___ Material for this exercise ___

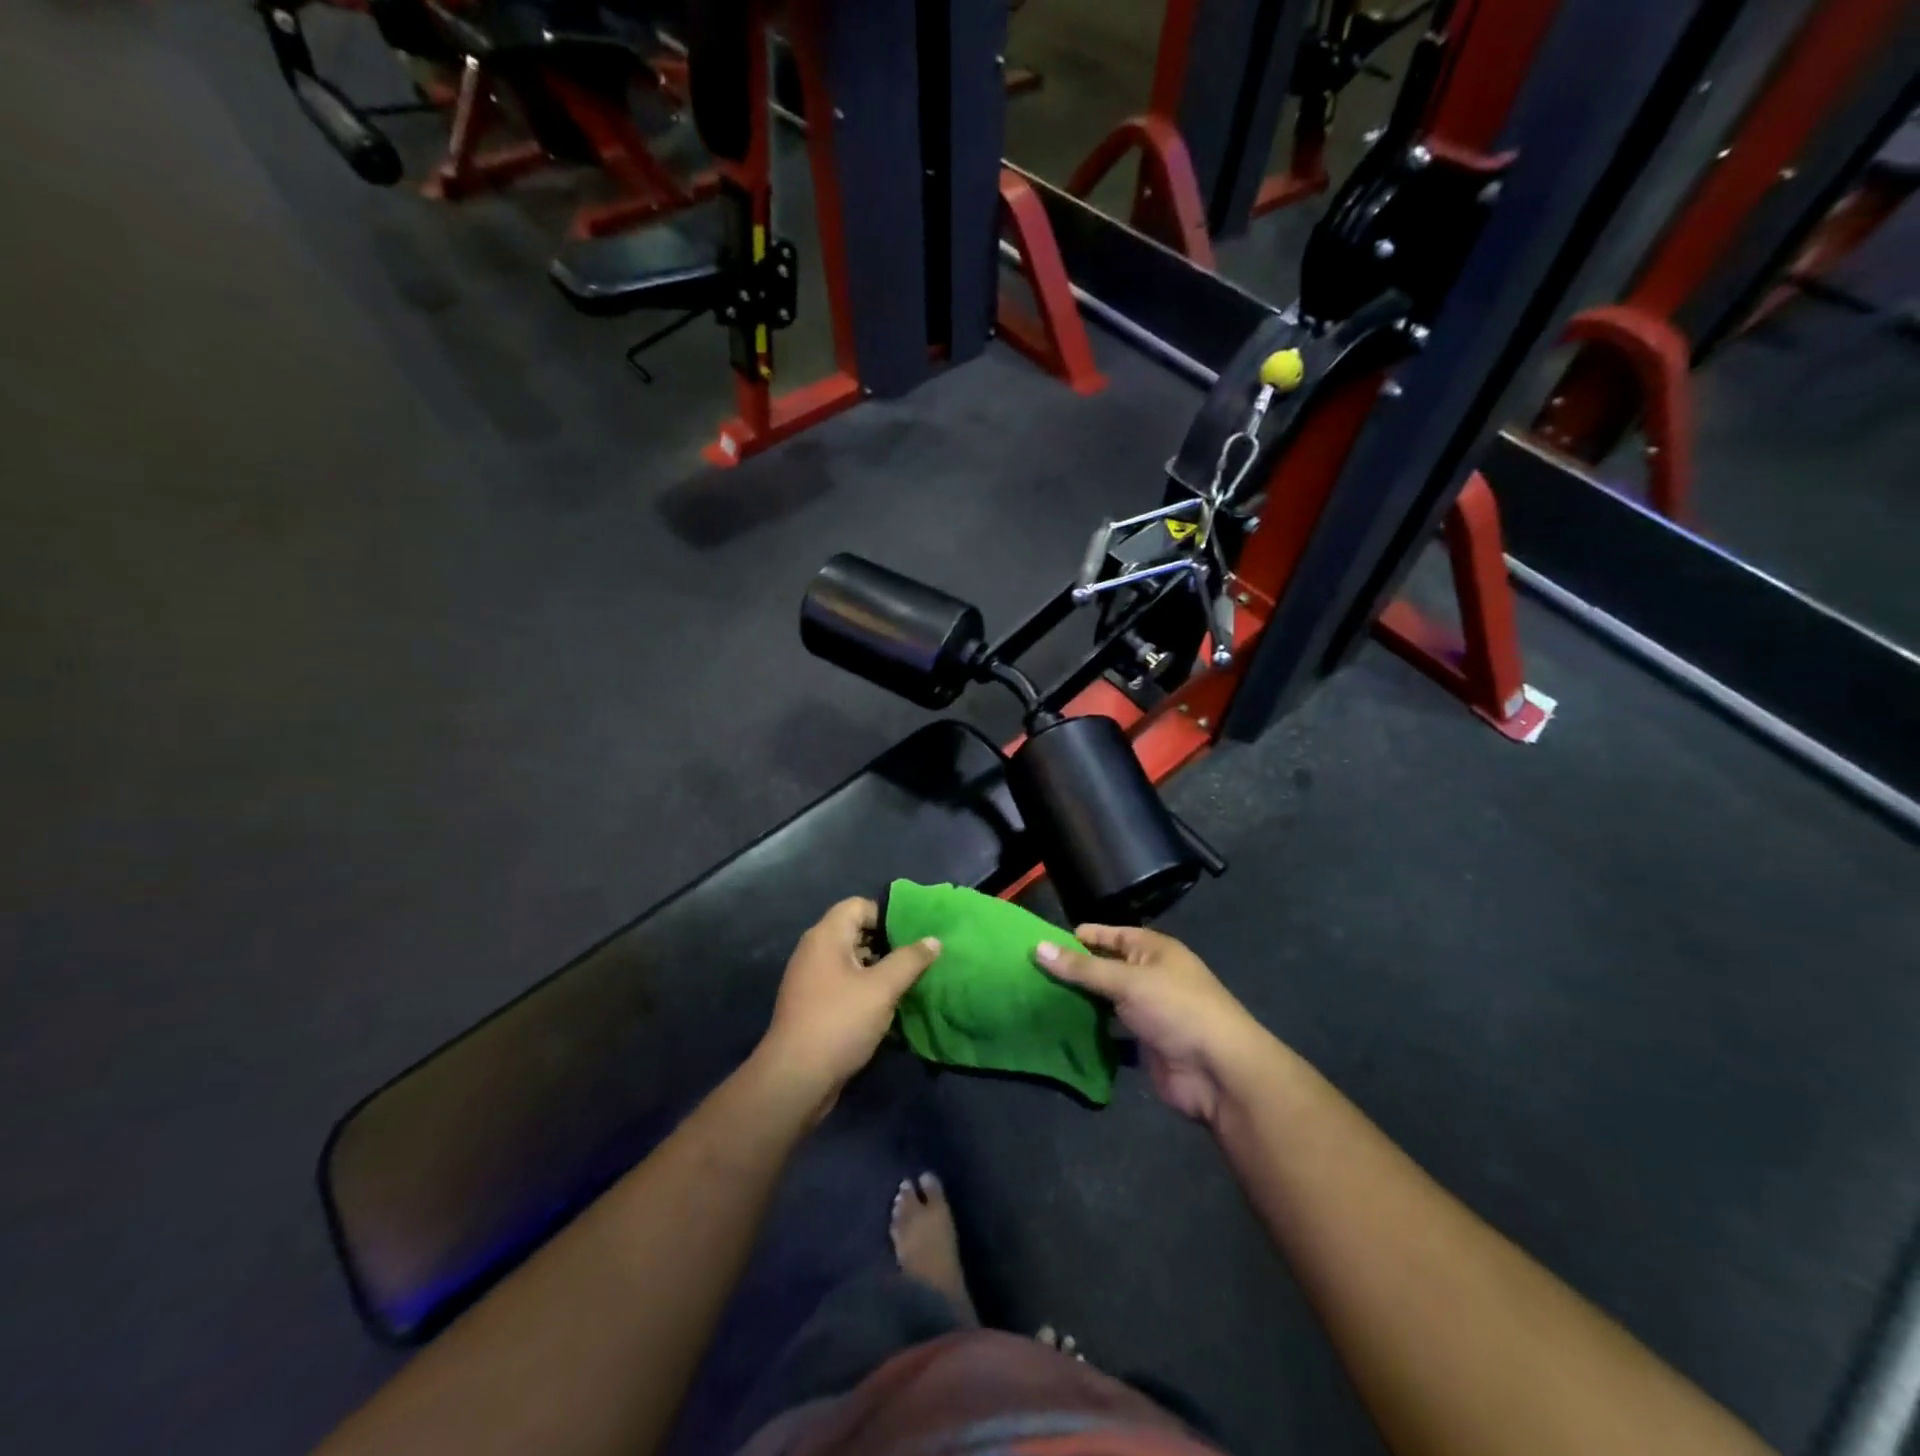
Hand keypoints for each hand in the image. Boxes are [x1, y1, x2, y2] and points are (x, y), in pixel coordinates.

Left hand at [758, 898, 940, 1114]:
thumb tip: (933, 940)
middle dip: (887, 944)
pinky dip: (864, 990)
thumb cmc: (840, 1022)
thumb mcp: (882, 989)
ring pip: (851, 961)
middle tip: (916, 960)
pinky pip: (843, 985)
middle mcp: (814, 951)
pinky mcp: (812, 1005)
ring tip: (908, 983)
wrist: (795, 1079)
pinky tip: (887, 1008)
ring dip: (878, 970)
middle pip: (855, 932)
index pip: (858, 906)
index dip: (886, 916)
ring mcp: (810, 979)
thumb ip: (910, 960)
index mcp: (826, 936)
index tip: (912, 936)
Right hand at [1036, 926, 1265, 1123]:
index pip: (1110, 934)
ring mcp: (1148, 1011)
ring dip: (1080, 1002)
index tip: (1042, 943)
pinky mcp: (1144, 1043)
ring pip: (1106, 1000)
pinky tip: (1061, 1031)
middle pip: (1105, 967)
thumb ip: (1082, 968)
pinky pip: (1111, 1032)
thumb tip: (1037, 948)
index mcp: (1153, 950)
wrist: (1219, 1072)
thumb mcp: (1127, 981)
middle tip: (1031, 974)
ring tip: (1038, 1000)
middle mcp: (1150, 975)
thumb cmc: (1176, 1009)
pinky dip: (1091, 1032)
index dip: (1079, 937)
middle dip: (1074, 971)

___
___ Material for this exercise ___

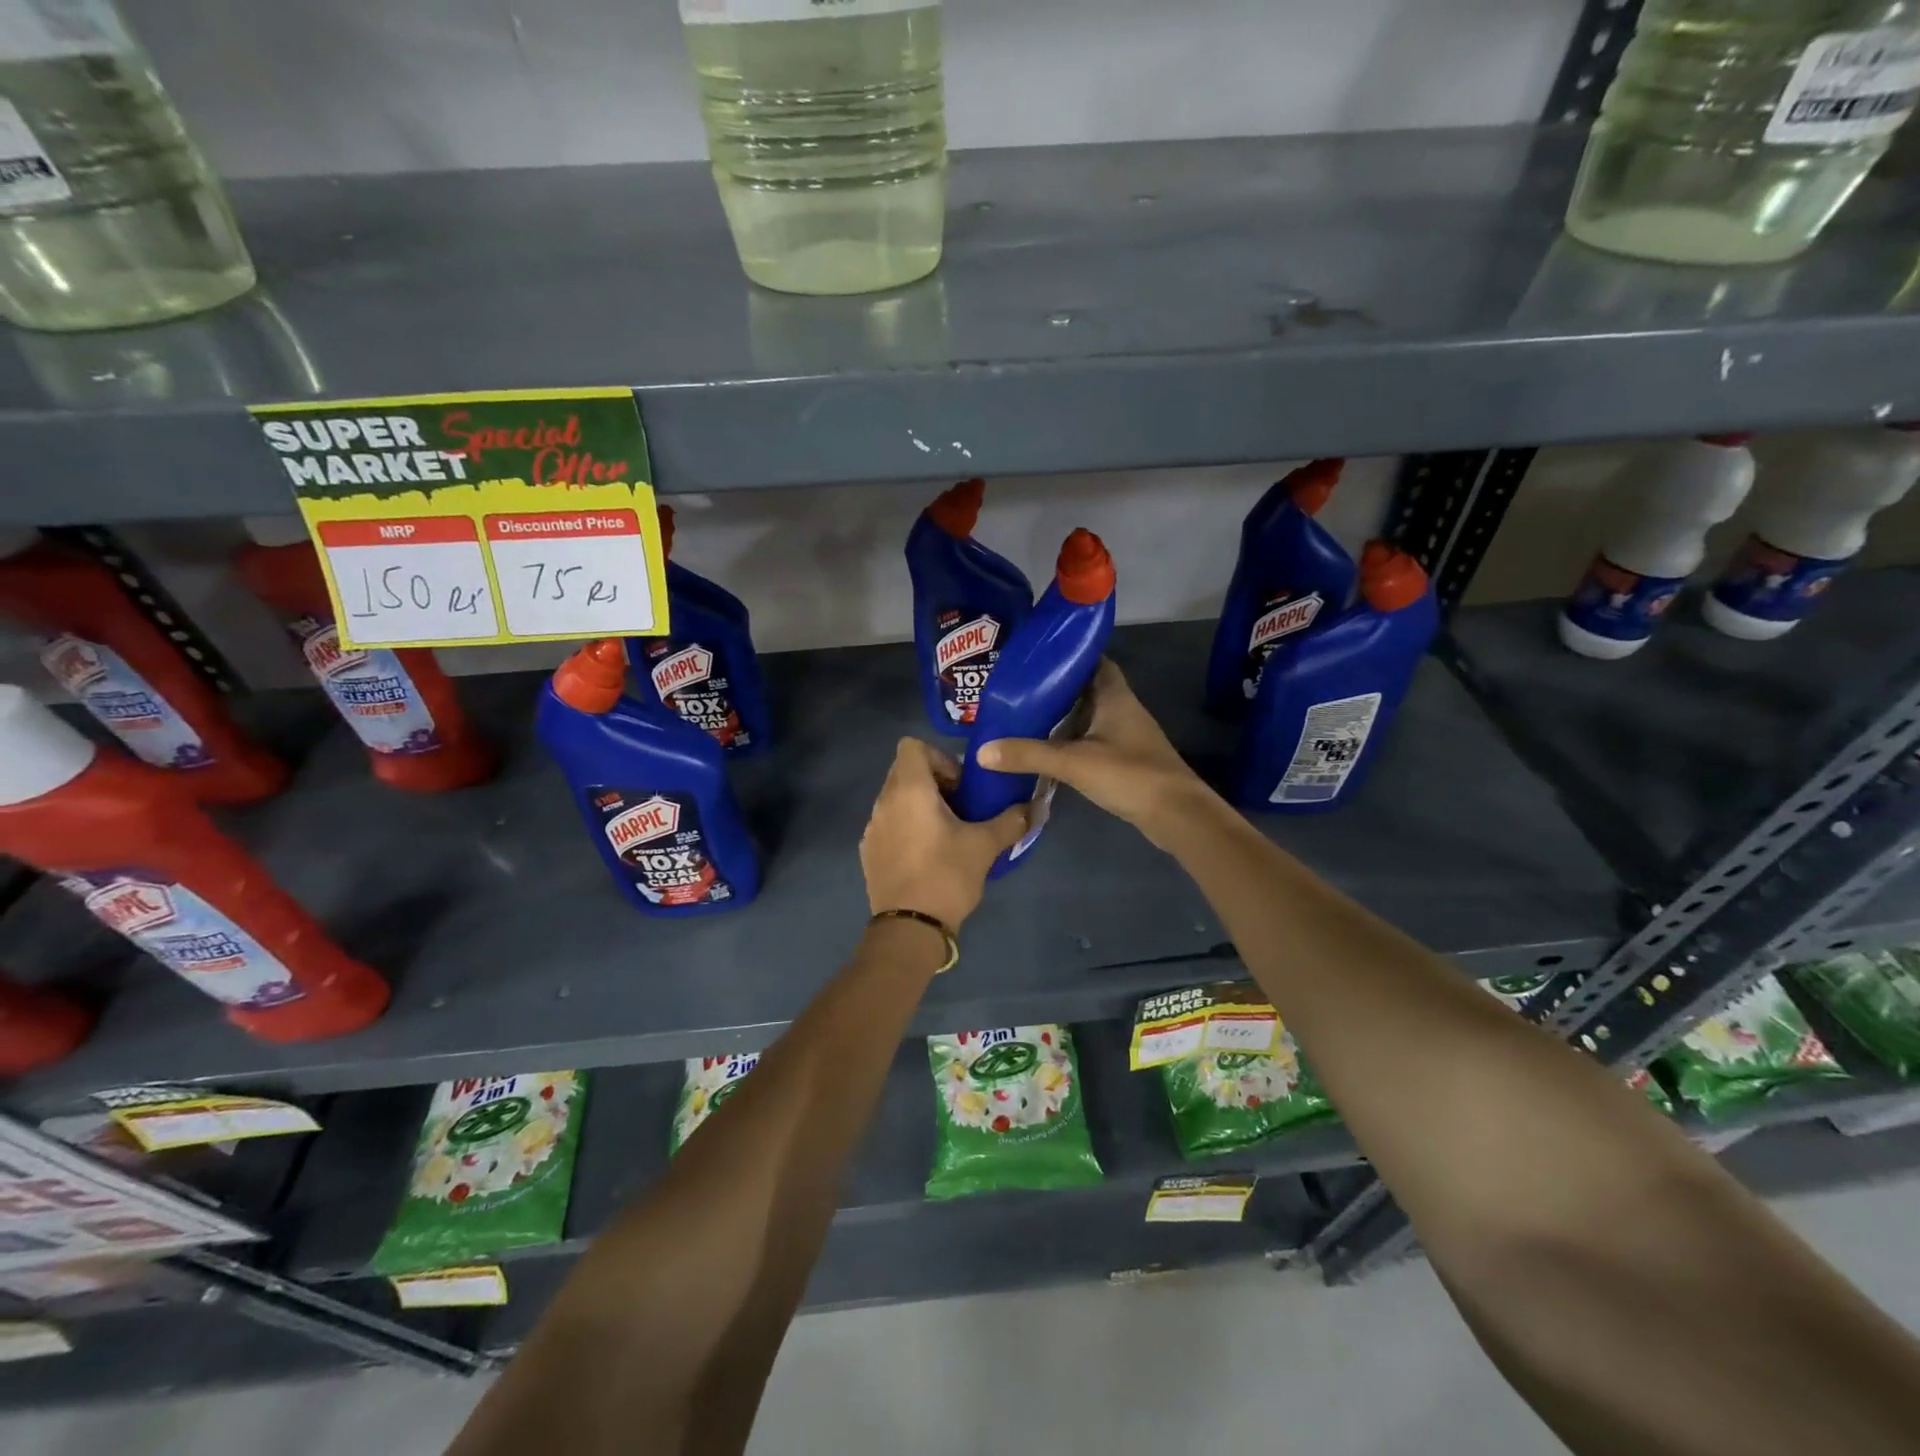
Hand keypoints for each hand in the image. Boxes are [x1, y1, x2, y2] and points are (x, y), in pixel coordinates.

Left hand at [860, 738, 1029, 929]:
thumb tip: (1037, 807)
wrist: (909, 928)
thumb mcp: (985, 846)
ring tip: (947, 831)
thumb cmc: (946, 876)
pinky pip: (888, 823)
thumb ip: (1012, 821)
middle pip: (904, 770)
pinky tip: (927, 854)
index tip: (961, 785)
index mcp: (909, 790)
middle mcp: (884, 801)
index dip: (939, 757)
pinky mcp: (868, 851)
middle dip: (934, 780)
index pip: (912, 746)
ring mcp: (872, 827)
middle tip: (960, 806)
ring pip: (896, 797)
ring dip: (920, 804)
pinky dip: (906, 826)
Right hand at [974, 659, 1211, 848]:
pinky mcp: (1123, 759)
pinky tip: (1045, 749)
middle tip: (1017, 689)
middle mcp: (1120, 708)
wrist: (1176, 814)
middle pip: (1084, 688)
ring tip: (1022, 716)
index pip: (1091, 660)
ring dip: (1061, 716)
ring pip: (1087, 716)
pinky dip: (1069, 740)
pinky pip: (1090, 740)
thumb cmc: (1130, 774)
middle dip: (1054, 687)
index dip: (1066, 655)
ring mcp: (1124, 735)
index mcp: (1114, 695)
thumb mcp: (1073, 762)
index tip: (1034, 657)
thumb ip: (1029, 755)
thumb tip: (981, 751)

___

> [Problem description] From the entries above, give again exactly the lines running from the line with "pinky mcp: (1144, 1043)" to the line with "middle tip: (1031, 974)"; include both of those lines.

> [Reply to the exercise]
pinky mcp: (1144, 1043)
ring pip: (1106, 1000)
pinky tip: (1061, 1031)
middle pip: (1105, 967)
thumb ip: (1082, 968)
pinky pip: (1111, 1032)
thumb tip: (1037, 948)
index mcp: (1153, 950)
wrist: (1219, 1072)
thumb mcp: (1127, 981)
middle tip: (1031, 974)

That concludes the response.